--- Supplied passage ---

The Democrats have been almost completely focused on the office of the President. They want an emperor who will rule by decree, without the messy business of democratic consensus. But our federal system was set up to prevent an activist Federal government that responded to popular whims; only if the people really want something for a long time will they get it.

The Republicans have for years been doing the hard, unglamorous work of local politics: identifying and getting people elected to county councils, and then to state legislatures Two-thirds of state legislators are Republican. This is a pool of candidates for the House of Representatives. But this work does not get you on TV, does not get you invited to Hollywood dinners, does not get you the notice and the approbation of the New York Times.

The state legislatures influence, to some extent, voting laws and redistricting. Here the Democrats shot themselves in the foot by passing the Voting Rights Act that requires that minority voting power not be diluted. Minority, i.e. Democratic, voters vote at a lower rate than white voters, and so they have to be taken out of other districts and concentrated in one district which will reliably elect a minority, i.e. Democratic, representative. The Democrats failed to think through the consequences of this policy, no doubt because they regard logic as a tool of dead white male
oppression. If the minority – Democratic voters are put into one district, that means they are taken out of other districts, which therefore become less Democratic and more reliably Republican. And that is indeed what has happened. Minority districts elect minority Democratic representatives. The surrounding districts are far more likely to elect Republicans.

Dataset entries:
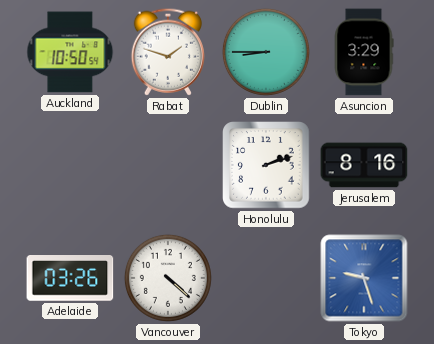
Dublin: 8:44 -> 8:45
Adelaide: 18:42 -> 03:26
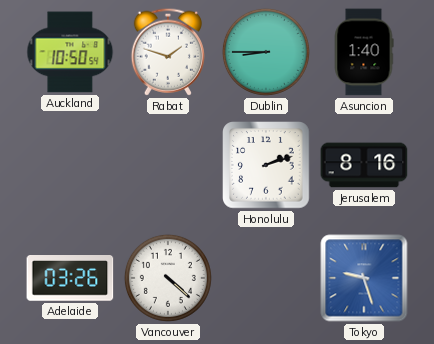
Asuncion: 3:29 -> 1:40
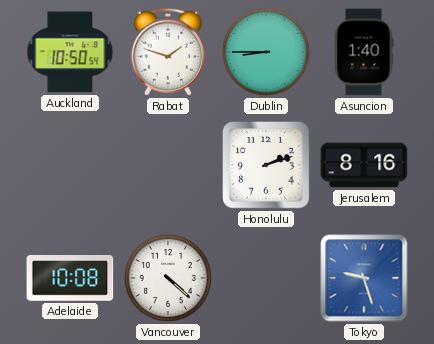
Adelaide: 03:26 -> 10:08
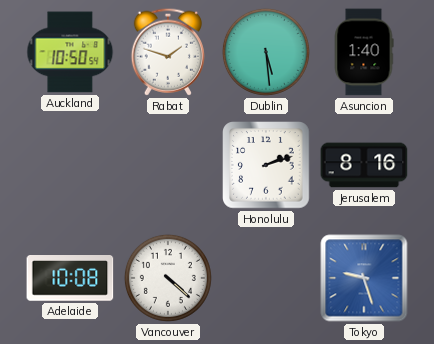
Dublin: 8:45 -> 5:29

--- Directions ---
1. How would you render this sentence from the commentary on party politics in Spanish: "This is a pool of candidates for the House of Representatives."
2. Can you resume the commentary on party politics right after its final sentence, "The surrounding districts are far more likely to elect Republicans."?
The clock change lines are unrelated to the commentary on party politics.

--- Task-by-task results ---
1. Esta es una reserva de candidatos para la Cámara de Representantes.

2.
in 2013 Steven Hill explained it in The Atlantic:

But just in time for the redistricting in 1990, some enterprising Republicans began noticing a rather curious fact: The drawing of majority-minority districts not only elected more minorities, it also had the effect of bleeding minority voters out of all the surrounding districts. Given that minority voters were the most reliably Democratic voters, that made all of the neighboring districts more Republican. The black, Latino, and Asian representatives mostly were replacing white Democrats, and the increase in minority representation was coming at the expense of electing fewer Democrats. The Democrats had been tripped up by a classic Catch-22, as had minority voters: Even as legislatures were becoming more diverse, they were ironically becoming less friendly to the agenda of racial minorities.

The Democrats also outlawed at-large races because they diluted minority voting strength.

In 1967 the Democrats controlling Congress passed a law that mandated the use of single-seat districts for federal House races, both to prevent some recalcitrant southern Democrats from going to statewide winner-take-all elections to dilute the black vote and also as a way to facilitate the gerrymandering of majority-minority districts. Ironically, now it’s that very same district-based system that is dragging the Democrats underwater.

The minority Representatives have safe seats and are not inclined to give up their districts to help white Democrats. The Republicans are happy with the outcome. So the House looks to be reliably Republican until the Republicans overreach themselves and bring down the wrath of the electorate upon their heads – which they will do someday.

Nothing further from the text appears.